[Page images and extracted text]
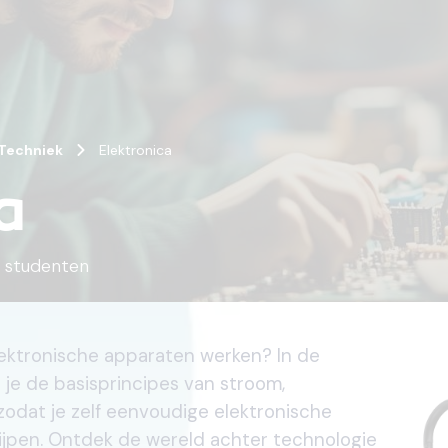
Techniek
Elektronica
a
studenten
lektronische apparaten werken? In de
r je de basisprincipes van stroom,
odat je zelf eenvoudige elektronische
jpen. Ontdek de wereld achter technologie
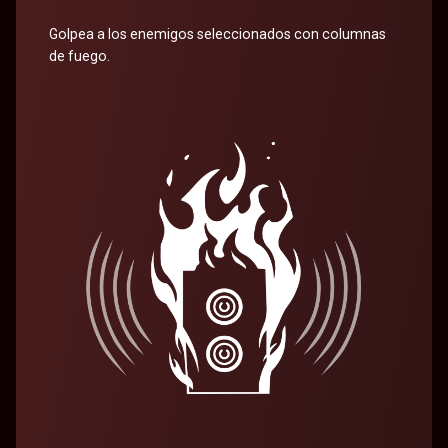
Golpea a los enemigos seleccionados con columnas
de fuego.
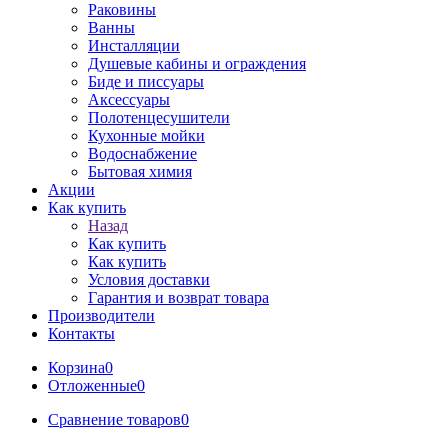
Раковины
Ванны
Инсталляции
Душевые кабины и ограждения
Биде и писсуары
Аксессуары
Полотенцесушители
Кухонные мойки
Водоснабжение
Бытовая химия
Акции
Как купить
Назад
Как купить
Как купить
Условия доставки
Гарантия и возврат товара
Производители
Контакты
Корзина
0
Отложенные
0
Сравнение товаров
0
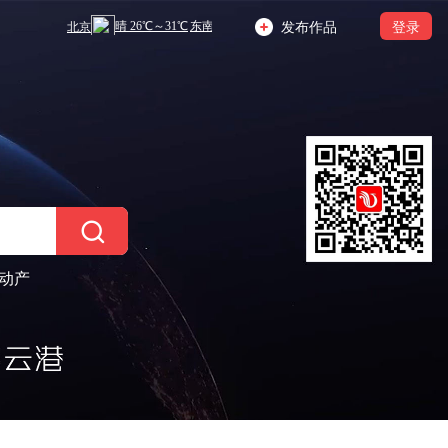
发布作品
登录
动产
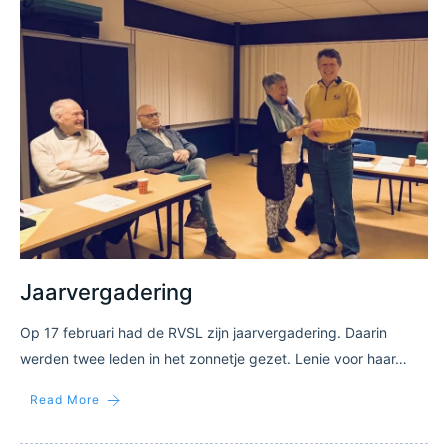
Jaarvergadering
Op 17 februari had de RVSL zijn jaarvergadering. Daarin
werden twee leden in het zonnetje gezet. Lenie voor haar…
Read More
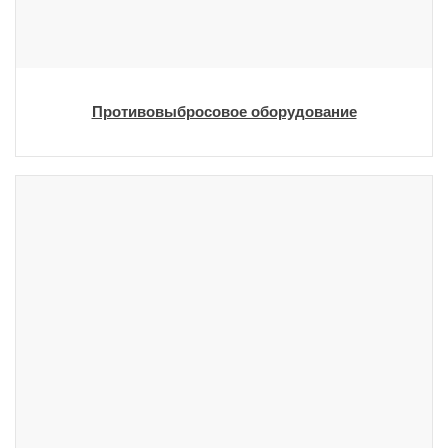
Противовыбросовое оборудование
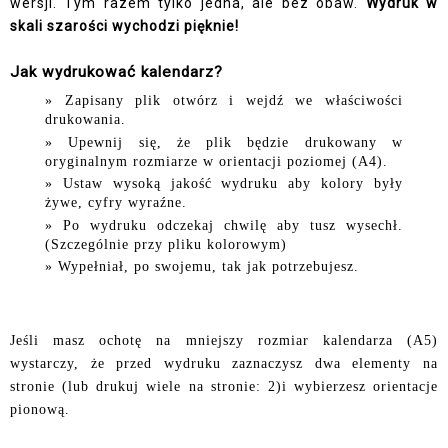
wersji. Tym razem tylko jedna, ale bez obaw.
Wydruk w
skali szarości wychodzi pięknie!
Jak wydrukować kalendarz?
Zapisany plik otwórz i wejdź we właściwości
drukowania.
Upewnij się, że plik będzie drukowany w
oryginalnym rozmiarze w orientacji poziomej (A4).
Ustaw wysoką jakość wydruku aby kolory były
żywe, cyfry wyraźne.
Po wydruku odczekaj chwilę aby tusz wysechł.
(Szczególnie przy pliku kolorowym)
Wypełniał, po swojemu, tak jak potrzebujesz.
Jeśli masz ochotę na mniejszy rozmiar kalendarza (A5)
wystarczy, że przed wydruku zaznaczysz dwa elementy na
stronie (lub drukuj wiele na stronie: 2)i wybierzesz orientacje
pionową.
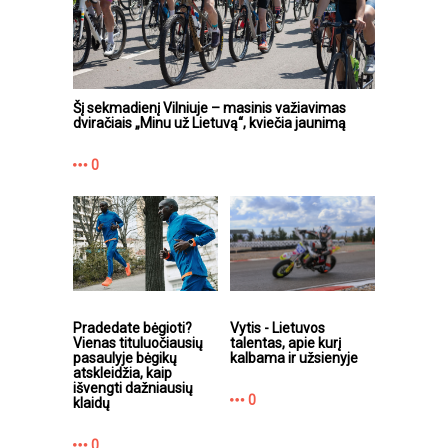
Šį sekmadienį Vilniuje – masinis važiavimas
dviračiais „Minu už Lietuvą“, kviečia jaunimą
0
Pradedate bėgioti?
Vytis - Lietuvos
Vienas tituluočiausių
talentas, apie kurį
pasaulyje bėgikų
kalbama ir užsienyje
atskleidžia, kaip
išvengti dažniausių
0
klaidų
0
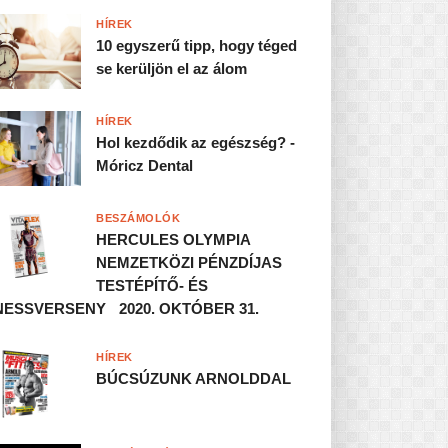
HÍREK
10 egyszerű tipp, hogy téged
se kerüljön el az álom
HÍREK
Hol kezdődik az egészség? -
Móricz Dental
BESZÁMOLÓK
HERCULES OLYMPIA
NEMZETKÖZI PÉNZDÍJAS
TESTÉPÍTŐ- ÉS
NESSVERSENY 2020. OKTÓBER 31.
HÍREK
BÚCSÚZUNK ARNOLDDAL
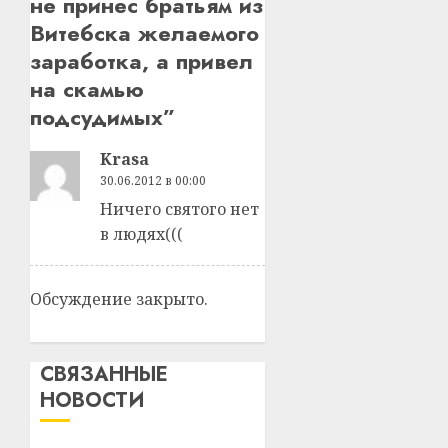
не принес братьям из
Витебска желаемого
заработка, а привел
на скамью
подсудимых
”
Krasa
30.06.2012 в 00:00
Ничего святого нет
в людях(((
Обсуждение закрыто.
СВЯЗАННЫЕ
НОВОСТИ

(What to do):
In the entries above, how many lines hold the word "wydruku"? State the number and nothing else.

(Solution to this exercise):
3